Nor was the deal doomed because of Israel as Mr. Vance implied during his interview with Mr. Rogan. Israeli Prime Minister Benjamin Netanyahu simply sees what we saw April 10: Mr. Trump’s ceasefire is on a path to nowhere.
Sorry not sorry, but Mr. Vance blaming Israel for his foreign-policy failure reeks of political convenience and contrivance designed to shore up his political base at the expense of a key U.S. wartime ally in the fight against Iran.
When it comes to the Islamic Republic, Mr. Vance’s naïveté is as stunning as it is glaring. Amjad Taha, an Emirati author, captured its essence in an X post Thursday: “Out of the 8.3 billion people on Earth, only one seems to trust Iran: JD Vance.”
Mr. Vance, bizarrely, is willing to put more trust in the nation’s enemies than in its allies. Iran gets it. Russian President Vladimir Putin gets it. China gets it.
For them, Mr. Vance’s gullibility is a godsend. It foolishly keeps buying American enemies time and opportunity to undermine — if not defeat — U.S. national security interests on a global basis.

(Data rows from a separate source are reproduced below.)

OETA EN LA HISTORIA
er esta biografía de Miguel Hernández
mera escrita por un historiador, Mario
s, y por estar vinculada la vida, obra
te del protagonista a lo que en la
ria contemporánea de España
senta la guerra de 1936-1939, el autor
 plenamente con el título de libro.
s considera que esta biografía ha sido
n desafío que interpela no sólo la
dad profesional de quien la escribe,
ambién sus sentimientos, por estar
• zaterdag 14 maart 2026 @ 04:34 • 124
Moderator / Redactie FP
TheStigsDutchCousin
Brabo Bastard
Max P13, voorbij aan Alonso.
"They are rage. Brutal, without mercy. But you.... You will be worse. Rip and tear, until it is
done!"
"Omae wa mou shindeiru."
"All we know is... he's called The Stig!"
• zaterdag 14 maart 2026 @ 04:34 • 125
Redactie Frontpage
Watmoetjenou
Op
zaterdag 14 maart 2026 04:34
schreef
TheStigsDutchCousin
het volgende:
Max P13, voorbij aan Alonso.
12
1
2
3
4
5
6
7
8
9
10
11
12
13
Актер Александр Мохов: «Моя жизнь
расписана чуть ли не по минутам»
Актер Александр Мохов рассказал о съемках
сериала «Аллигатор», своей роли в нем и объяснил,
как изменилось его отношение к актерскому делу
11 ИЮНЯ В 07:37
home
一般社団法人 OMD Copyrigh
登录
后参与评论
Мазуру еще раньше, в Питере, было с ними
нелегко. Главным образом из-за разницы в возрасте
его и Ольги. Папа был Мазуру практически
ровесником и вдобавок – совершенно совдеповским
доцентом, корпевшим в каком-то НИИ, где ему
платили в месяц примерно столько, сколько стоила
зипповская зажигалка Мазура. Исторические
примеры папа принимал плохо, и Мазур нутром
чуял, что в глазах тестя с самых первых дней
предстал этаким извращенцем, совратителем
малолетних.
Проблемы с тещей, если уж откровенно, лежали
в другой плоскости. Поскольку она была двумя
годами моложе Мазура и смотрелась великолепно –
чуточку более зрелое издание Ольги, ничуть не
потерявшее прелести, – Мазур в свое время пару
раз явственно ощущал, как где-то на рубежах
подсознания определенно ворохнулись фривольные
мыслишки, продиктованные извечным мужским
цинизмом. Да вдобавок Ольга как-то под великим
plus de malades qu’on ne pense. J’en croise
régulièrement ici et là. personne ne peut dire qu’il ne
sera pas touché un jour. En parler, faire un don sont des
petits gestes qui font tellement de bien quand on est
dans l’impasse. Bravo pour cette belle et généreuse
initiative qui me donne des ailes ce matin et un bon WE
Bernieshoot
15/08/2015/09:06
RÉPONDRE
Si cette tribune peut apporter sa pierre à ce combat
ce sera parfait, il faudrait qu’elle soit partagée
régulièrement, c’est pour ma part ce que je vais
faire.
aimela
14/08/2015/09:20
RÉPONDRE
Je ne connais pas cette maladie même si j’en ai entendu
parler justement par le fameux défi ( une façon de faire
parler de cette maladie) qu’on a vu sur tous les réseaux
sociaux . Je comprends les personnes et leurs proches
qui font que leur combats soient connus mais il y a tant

In the balance: Fortunately, despite Mr. Vance’s bungling approach to foreign policy, Mr. Trump can still bank strategic U.S. national-security wins in Ukraine and Iran.
Ukrainian President Volodymyr Zelensky — whom Mr. Vance famously derided in the Oval Office in February 2025 — and his generals are slowly but surely strangling Russian occupation forces in the Crimean peninsula.
Likewise, as we noted today in The Hill, Ukraine is pressing its advantage in the Sea of Azov by damaging or sinking dozens of Russian shadow-fleet oil tankers attempting to resupply Crimea. The Institute for the Study of War pegs it at 90 plus.
Add to that the deep-fight campaign that is helping to cripple Russia’s oil and energy sector. As of today, Ukraine has struck all of the largest Russian gas refineries, including one as far away as Siberia.
Russia is hurting, and the win there is in the making if Mr. Trump — sans Mr. Vance — is willing to seize it.
Decision point: For now, however, Iran is the closest wolf to the shed that must be addressed. Ukraine is holding its own, and Mr. Trump’s decision to license Patriot technology to Kyiv is as welcome as it is encouraging.
Winning in Iran, though, likely means Mr. Trump getting Mr. Vance to stand down.
Instead, the president should rely more on Secretary of State Marco Rubio. He is clear-eyed when it comes to understanding Iran and the threat it poses to U.S. national security and the entirety of the Middle East.
This week, when a reported asked about Mr. Araghchi’s accusation at the United Nations that the United States and Israel are committing genocide, he responded: “The Iranian? He’s an expert in genocide. They’ve killed thousands and thousands of people. Look at the Middle East. Every problem in the Middle East tracks back to Iran. Hezbollah? Iran. Shia militias that are destroying and threatening Iraq? Iran. Hamas? Iran. The Houthis? Iran. Assad when he was in Syria? Iran. Everywhere you turn they’re behind all of it.”
Mr. Rubio did not conveniently blame Israel. He did not censure Americans for criticizing the memorandum. Nor did he naïvely offer Mr. Vahidi a hand of friendship.
Instead, he declared that Iran is “a destabilizing evil force that [has] to be dealt with.”
Exactly. Mr. Rubio understands what victory looks like and how to get there. Mr. Vance, simply put, does not.